Excerpted passage:
Veryprimes, Quiteprimes

Sat Sep 11 19:10:36 CEST 1999

FWD MESSAGE -----------------------------------------------------------------

Subject: Re: Veryprimes defined
Author: Malcolm Harper <pirround at NOSPAMhotmail.com>
Date: Fri, 10 Sep 1999 21:01:00 GMT
Newsgroups: sci.math

Jim Ferry <jferry at uiuc.edu> wrote in message
news://37D7D610.3522DF2B@uiuc.edu...
> Clive Tooth wrote:
> >
> > Informally, a number is a veryprime if it is a long way from being
divisible
> > by its trial factors.
> >
> > More formally: a positive integer, V, is a veryprime iff:
> >
> > * V is prime.
> >     and
> > * For every odd prime, p, which is less than the square root of V, we
have:
> >   V = (p-1)/2 (mod p) or V = (p+1)/2 (mod p).
>
> Being somewhat looser about "long way from divisible" doesn't add many
> more veryprimes.  Consider these three versions of the definition:
>
> An integer V > 1 is veryprime iff all primes p <= sqrt(V) satisfy:
>
> |2 (V mod p) - p| <= 1        (very strong)
> |2 (V mod p) - p| <= sqrt(p)  (strong)
> |2 (V mod p) - p| <= p/2      (weak)
>
> Pardon the computery use of "V mod p" (0 <= (V mod p) < p).
>
> Then the (original) very strong veryprimes are
> 2, 3, 5, 7, 11, 13, 17, 19, 23, 37, 43, 47, 53, 67, 73, 137.
>
> The strong veryprimes are the above together with
> 227.
>
> The weak veryprimes are (both of) the above together with
> 103, 107, 157, 173, 347, 487, 773.
>
> (I checked the first 100,000 primes in each case.)
>
> Being much looser produces a more interesting definition:
>
> An integer V > 1 is *quiteprime* iff all primes p <= sqrt(V) satisfy:
>
> |2 (V mod p) - p| <= p + 1 - sqrt(p).
>
> Of the first 10 primes, 10 are quiteprime; of the first 100, 73; and
> so on, as indicated here:
>
> 10/10, 73/100, 256/1000, 504/10000, 584/100000
>
> Anyone care to comment (rigorously or heuristically) on the
> finiteness and/or asymptotic density of overprimes?
Here Jim means quiteprimes as he points out in another post.

Lets generalize the problem a bit.
For each prime p choose w(p) residue classes (mod p) to be excluded and
suppose w(p)>=c*p^a log p for some positive constants a and c.  Fix t.

Call a natural number n interesting if n is not in any of the w(p) excluded
residue classes (mod p) for any p <= n^t.  Very strong veryprimes have w(p)

Short task 1:
Reproduce the rows exactly, from the first line of the rows through the line containing "country: Colombia".
The veryprimes thread and the rows below it have no connection to each other.

Given data:

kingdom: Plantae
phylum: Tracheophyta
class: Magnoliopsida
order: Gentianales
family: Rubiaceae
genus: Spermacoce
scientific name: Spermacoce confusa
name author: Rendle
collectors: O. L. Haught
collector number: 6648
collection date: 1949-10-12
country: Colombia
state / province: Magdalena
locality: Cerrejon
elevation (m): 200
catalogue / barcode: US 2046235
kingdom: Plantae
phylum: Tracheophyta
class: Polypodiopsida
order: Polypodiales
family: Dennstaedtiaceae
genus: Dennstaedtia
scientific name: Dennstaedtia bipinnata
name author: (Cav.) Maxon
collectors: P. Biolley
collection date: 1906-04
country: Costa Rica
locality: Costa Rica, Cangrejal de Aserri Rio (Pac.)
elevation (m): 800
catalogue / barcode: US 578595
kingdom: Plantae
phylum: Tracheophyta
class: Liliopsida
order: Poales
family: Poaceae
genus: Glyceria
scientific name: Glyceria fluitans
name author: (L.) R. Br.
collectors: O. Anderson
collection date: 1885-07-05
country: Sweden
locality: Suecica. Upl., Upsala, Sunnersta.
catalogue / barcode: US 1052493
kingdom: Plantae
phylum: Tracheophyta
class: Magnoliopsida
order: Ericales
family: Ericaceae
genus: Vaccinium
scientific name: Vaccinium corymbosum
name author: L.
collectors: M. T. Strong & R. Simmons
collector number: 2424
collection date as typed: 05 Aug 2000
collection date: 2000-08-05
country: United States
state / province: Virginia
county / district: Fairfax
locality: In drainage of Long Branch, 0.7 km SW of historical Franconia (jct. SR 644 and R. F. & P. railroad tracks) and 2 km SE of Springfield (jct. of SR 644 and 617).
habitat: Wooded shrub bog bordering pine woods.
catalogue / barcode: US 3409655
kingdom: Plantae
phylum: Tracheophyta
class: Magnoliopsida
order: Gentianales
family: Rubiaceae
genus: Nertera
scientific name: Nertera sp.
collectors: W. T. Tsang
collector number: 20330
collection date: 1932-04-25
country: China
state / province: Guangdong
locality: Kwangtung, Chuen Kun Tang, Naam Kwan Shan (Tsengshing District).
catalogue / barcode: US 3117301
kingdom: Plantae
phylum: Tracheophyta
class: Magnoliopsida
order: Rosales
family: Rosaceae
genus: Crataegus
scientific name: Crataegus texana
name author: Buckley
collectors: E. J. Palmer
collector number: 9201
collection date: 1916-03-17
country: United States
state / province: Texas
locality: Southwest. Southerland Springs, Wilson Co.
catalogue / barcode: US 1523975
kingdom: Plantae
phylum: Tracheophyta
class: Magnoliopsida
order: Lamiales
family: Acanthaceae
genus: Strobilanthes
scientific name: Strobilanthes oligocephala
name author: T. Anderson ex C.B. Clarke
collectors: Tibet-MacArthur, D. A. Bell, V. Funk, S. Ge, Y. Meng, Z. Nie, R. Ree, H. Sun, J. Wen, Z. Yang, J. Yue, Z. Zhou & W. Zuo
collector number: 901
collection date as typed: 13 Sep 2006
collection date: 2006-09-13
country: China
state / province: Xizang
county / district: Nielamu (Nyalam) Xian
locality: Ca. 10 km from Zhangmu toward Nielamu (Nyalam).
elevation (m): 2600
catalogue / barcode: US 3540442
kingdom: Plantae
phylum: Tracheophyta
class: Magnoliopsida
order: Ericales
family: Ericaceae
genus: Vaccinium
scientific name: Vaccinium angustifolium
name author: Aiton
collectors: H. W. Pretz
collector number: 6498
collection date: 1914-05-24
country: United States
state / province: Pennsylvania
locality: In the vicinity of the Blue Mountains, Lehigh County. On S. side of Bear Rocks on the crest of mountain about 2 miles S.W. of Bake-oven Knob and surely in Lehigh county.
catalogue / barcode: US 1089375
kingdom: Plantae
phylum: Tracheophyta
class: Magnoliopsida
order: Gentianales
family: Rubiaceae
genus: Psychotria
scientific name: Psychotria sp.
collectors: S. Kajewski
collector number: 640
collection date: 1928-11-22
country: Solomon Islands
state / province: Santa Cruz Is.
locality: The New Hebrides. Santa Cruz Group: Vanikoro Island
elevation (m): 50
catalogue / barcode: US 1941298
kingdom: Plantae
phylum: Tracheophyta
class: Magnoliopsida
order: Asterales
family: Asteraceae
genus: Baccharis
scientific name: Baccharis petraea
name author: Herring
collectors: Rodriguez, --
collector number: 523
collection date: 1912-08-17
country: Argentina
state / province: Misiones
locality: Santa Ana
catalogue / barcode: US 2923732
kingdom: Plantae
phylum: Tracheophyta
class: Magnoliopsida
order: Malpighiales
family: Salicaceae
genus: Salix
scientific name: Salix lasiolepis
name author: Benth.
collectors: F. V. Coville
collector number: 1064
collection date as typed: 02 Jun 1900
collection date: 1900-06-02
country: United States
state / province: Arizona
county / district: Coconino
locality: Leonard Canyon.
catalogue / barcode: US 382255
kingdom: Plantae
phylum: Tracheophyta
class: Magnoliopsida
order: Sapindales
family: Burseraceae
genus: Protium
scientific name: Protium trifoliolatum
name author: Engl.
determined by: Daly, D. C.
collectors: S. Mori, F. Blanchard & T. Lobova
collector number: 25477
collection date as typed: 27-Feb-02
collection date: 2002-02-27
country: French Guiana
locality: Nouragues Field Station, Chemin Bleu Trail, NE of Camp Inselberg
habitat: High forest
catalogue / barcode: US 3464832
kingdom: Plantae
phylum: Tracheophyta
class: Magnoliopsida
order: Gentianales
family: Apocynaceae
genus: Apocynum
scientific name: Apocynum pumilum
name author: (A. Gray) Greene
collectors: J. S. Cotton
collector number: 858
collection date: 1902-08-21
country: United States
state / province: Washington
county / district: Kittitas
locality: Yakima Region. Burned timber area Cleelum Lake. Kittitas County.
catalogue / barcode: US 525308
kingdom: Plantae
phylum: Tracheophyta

Short task 2:
Write out the part of the veryprimes thread from "Veryprimes, Quiteprimes" to "news://37D7D610.3522DF2B@uiuc.edu..." exactly.

Correct output 1:
kingdom: Plantae
phylum: Tracheophyta
class: Magnoliopsida
order: Gentianales
family: Rubiaceae
genus: Spermacoce
scientific name: Spermacoce confusa
name author: Rendle
collectors: O. L. Haught
collector number: 6648
collection date: 1949-10-12
country: Colombia

Correct output 2:
Veryprimes, Quiteprimes

Sat Sep 11 19:10:36 CEST 1999

FWD MESSAGE -----------------------------------------------------------------

Subject: Re: Veryprimes defined
Author: Malcolm Harper <pirround at NOSPAMhotmail.com>
Date: Fri, 10 Sep 1999 21:01:00 GMT
Newsgroups: sci.math

Jim Ferry <jferry at uiuc.edu> wrote in message
news://37D7D610.3522DF2B@uiuc.edu...